Mas, do outro, qualquer repressão afetaria, especialmente, os agricultores das províncias de Helmand e de Kandahar, o coração político dos talibãs.

"Vai ser difícil adotarem uma abordagem muito agressiva às drogas", acrescentou.

 

Na entrevista coletiva, Mujahid pediu "ajuda internacional" para proporcionar aos agricultores cultivos alternativos à papoula, a fonte da seiva que é usada para a produção de ópio e heroína.

Segundo um relatório de 2018 do Inspetor Geral Especial dos Estados Unidos para o Afeganistão (SIGAR), o governo dos Estados Unidos gastou quase US$ 8,6 bilhões, entre 2002 e 2017, no esforço para combater o tráfico de drogas.

Os esforços incluíram ajudas financeiras aos agricultores para que cultivassem trigo e açafrão, entre outros.

As iniciativas eram, porém, constantemente frustradas pelos talibãs, que controlavam as principais regiões de cultivo e arrecadavam centenas de milhões de dólares, de acordo com estimativas dos governos americano e afegão.

Os agricultores das zonas controladas pelos talibãs eram pressionados a plantar papoulas, segundo as investigações.

Como resultado, o país tem um quase monopólio sobre o ópio e a heroína, pois representa entre 80% e 90% da produção mundial, segundo o Escritório das Nações Unidas sobre Drogas e Crimes (UNODC, na sigla em inglês).

A quantidade de terras plantadas com papoulas atingiu um recorde em 2017, com a média de quase 250.000 hectares nos últimos quatro anos, completa a ONU.

 

A política de entorpecentes do novo regime terá um impacto nos preços mundiais da heroína, com repercussões nos países ocidentais, assim como para Rússia, Irã, Paquistão e China, todas importantes rotas de contrabando, mas também grandes mercados para as drogas afegãs.

Nos últimos anos, os traficantes também descobriram que uma planta encontrada com facilidade no Afeganistão, chamada ephedra, pode ser usada para criar um componente-chave da metanfetamina.

Esta não é a primeira vez que o grupo fundamentalista promete proibir o comércio de drogas.
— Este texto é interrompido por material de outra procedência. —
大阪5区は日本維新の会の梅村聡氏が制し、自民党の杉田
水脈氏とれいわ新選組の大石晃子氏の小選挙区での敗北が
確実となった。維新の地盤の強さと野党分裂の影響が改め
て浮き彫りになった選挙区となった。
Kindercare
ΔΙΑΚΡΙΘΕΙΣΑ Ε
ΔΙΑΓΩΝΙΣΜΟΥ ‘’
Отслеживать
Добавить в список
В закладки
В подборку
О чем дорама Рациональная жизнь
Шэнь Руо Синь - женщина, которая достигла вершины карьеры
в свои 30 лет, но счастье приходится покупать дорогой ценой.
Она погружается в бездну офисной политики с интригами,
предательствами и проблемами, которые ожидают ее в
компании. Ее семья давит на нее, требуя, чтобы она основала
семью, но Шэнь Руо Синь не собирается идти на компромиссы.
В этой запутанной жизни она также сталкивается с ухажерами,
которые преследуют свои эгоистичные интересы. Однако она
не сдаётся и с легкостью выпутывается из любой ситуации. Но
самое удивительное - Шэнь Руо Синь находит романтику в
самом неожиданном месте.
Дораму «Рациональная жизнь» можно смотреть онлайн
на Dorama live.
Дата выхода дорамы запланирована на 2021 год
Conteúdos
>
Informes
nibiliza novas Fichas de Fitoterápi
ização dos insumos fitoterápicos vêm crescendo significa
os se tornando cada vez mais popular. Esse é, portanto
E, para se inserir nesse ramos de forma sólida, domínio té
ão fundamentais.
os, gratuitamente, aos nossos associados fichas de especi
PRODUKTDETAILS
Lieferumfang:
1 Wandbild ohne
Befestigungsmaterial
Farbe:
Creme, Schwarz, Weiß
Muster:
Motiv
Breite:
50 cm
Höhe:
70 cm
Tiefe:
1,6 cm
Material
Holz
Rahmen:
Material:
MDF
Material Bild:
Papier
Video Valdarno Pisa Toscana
A produção foi proibida em 2000, pouco antes de o regime talibã ser derrubado pelas forças lideradas pelos Estados Unidos.

Gretchen Peters, autora do livro "Seeds of Terror: How Heroin Is Bankrolling the Taliban and Al-Qaeda" ("Sementes do terror: como a heroína está financiando o talibã e a Al-Qaeda", em tradução livre), afirma que a proibição anterior da papoula por parte dos talibãs era tática.

"Estavam sob grande pressão internacional. Não vão abrir mão do tráfico de drogas, porque estão muito ligados a ele", resume.

Além disso, a partir de agora, os talibãs terão acesso às companhias aéreas, à burocracia estatal e aos bancos, que poderão ser usados para facilitar o contrabando de drogas e a lavagem de dinheiro, acrescenta.